(WHAT IS BEING ASKED): Every entry must be repeated exactly. Exclude all pictures.

EXERCISE DATA Start Marker

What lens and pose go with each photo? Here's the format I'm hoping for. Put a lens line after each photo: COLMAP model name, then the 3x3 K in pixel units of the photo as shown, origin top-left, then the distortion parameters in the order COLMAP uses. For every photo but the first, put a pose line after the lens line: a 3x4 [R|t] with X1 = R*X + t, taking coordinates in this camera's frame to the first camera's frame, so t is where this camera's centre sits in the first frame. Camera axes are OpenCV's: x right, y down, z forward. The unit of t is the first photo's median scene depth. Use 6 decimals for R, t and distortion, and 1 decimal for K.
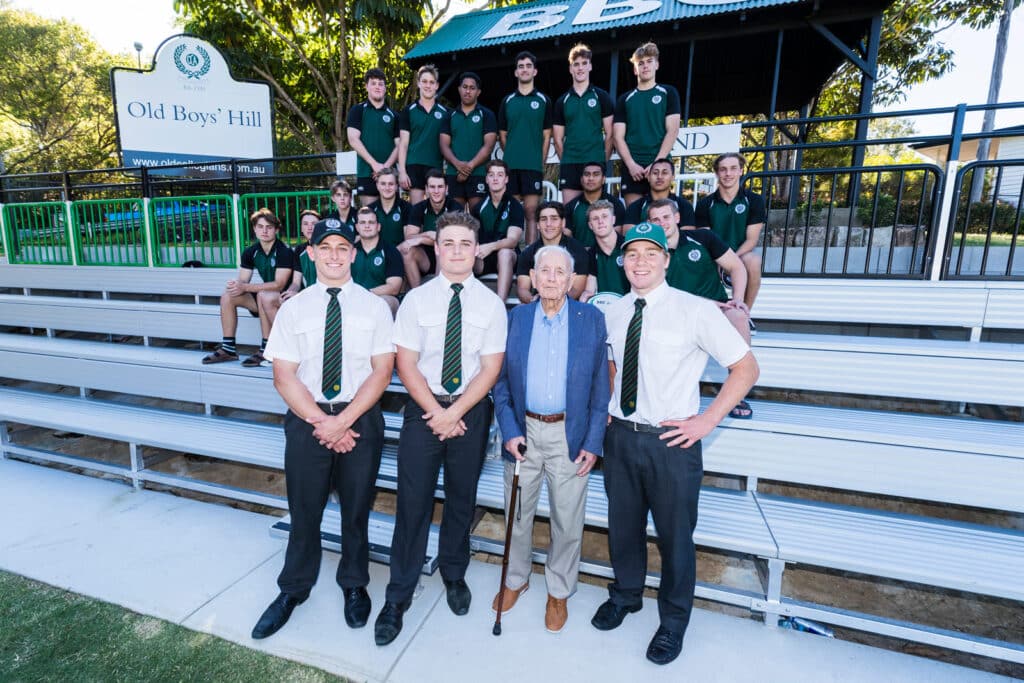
lens RADIAL K [[436.4, 0, 508.9], [0, 436.4, 342.5], [0, 0, 1]] dist [0.000074, -0.000117]
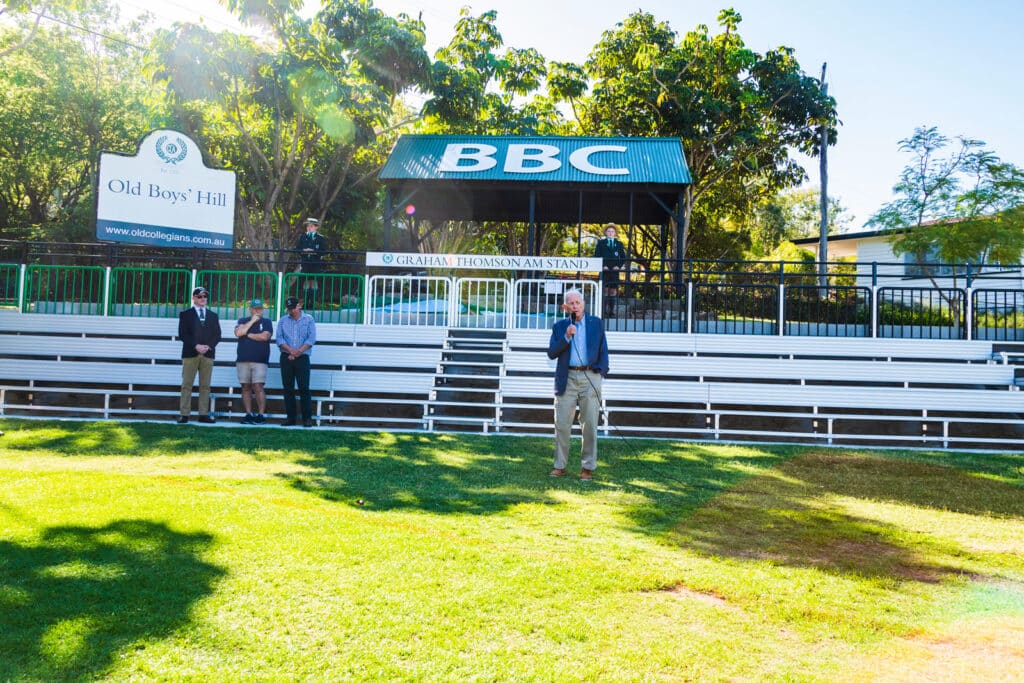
lens RADIAL K [[719.1, 0, 518.0], [0, 719.1, 347.2], [0, 0, 1]] dist [0.045241, -0.004360]
pose [[0.968515, 0.022704, 0.247919, -0.341901], [0.025708, 0.981389, -0.190303, 0.273668], [-0.247626, 0.190685, 0.949906, -1.035211]]
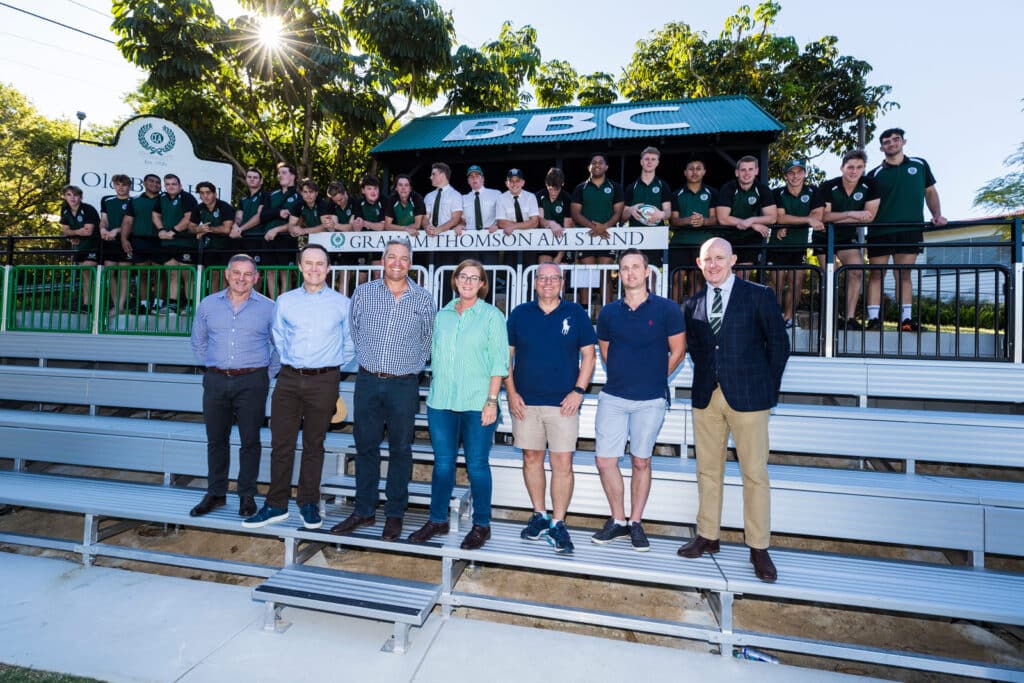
lens RADIAL K [[436.4, 0, 504.1], [0, 436.4, 345.1], [0, 0, 1]] dist [0.000074, -0.000117]
pose [[0.993094, 0.015859, 0.116248, -0.023591], [0.003140, 0.986875, -0.161455, 0.006954], [-0.117283, 0.160705, 0.980009, -0.034092]]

EXERCISE DATA End Marker

(EXPECTED ANSWER):
What lens and pose go with each photo? Here's the format I'm hoping for. Put a lens line after each photo: COLMAP model name, then the 3x3 K in pixel units of the photo as shown, origin top-left, then the distortion parameters in the order COLMAP uses. For every photo but the first, put a pose line after the lens line: a 3x4 [R|t] with X1 = R*X + t, taking coordinates in this camera's frame to the first camera's frame, so t is where this camera's centre sits in the first frame. Camera axes are OpenCV's: x right, y down, z forward. The unit of t is the first photo's median scene depth. Use 6 decimals for R, t and distortion, and 1 decimal for K.
lens RADIAL K [[436.4, 0, 508.9], [0, 436.4, 342.5], [0, 0, 1]] dist [0.000074, -0.000117]
lens RADIAL K [[719.1, 0, 518.0], [0, 719.1, 347.2], [0, 0, 1]] dist [0.045241, -0.004360]
pose [[0.968515, 0.022704, 0.247919, -0.341901], [0.025708, 0.981389, -0.190303, 0.273668], [-0.247626, 0.190685, 0.949906, -1.035211]]
lens RADIAL K [[436.4, 0, 504.1], [0, 436.4, 345.1], [0, 0, 1]] dist [0.000074, -0.000117]
pose [[0.993094, 0.015859, 0.116248, -0.023591], [0.003140, 0.986875, -0.161455, 0.006954], [-0.117283, 0.160705, 0.980009, -0.034092]]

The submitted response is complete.